ワーグナーチューバ(Wagner tuba)は、19世紀ドイツの作曲家リヒャルト・ワーグナーが、楽劇「ニーベルングの指環」(四部作、1876年初演)のために考案・導入した金管楽器です。チューバという名が付いていますが、実際にはホルン奏者が演奏するホルン系統の楽器であり、外見も音色もチューバとは大きく異なります。

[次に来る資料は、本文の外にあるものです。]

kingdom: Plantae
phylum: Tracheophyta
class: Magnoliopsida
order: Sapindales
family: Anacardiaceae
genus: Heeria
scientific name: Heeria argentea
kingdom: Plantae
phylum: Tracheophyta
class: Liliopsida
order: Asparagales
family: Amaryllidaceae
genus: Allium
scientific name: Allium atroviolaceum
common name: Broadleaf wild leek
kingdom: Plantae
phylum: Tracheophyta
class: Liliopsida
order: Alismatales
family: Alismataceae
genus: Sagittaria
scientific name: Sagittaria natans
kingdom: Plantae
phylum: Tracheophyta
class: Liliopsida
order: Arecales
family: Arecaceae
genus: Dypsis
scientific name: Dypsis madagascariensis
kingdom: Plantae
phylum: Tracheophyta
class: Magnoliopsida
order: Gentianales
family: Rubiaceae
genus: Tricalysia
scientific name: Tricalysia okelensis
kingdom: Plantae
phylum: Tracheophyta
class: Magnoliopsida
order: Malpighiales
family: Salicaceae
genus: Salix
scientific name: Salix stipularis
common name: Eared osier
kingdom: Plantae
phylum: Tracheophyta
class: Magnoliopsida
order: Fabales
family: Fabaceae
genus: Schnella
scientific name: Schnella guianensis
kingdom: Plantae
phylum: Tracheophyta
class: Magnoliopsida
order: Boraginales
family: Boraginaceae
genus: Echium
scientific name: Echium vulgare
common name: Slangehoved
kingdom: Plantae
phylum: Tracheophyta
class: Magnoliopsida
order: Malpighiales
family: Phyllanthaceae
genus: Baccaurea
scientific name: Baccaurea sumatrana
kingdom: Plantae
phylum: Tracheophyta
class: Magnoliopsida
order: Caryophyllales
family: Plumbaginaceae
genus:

ワーグナーは、ホルンの柔らかな音色とチューバの重厚な低音域の中間に位置する音を求めてこの楽器を開発しました。ホルンと同様にロータリーバルブを備え、ホルンのマウスピースで吹奏します。テナーとバスの2種類があり、通常は2本ずつ計4本をセットで使用します。
ワーグナーの後に続く作曲家たちも次々とこの楽器を採用しました。代表的な使用例には以下があります。
- アントン・ブルックナー:交響曲第7番・第8番・第9番
- リヒャルト・シュトラウス:「エレクトラ」「アルプス交響曲」
- ベーラ・バルトーク:弦楽器・打楽器とチェレスタのための音楽
演奏機会が限られる特殊な楽器ですが、その独特の音色は深みと神秘性を持ち、大編成のオーケストラ作品において他の楽器では代替できない役割を担っています。
使い方・例文
クラシック音楽のコンサートプログラムや解説書で「ブルックナーの交響曲第8番ではワーグナーチューバが荘厳な響きを加えています」という形で紹介されます。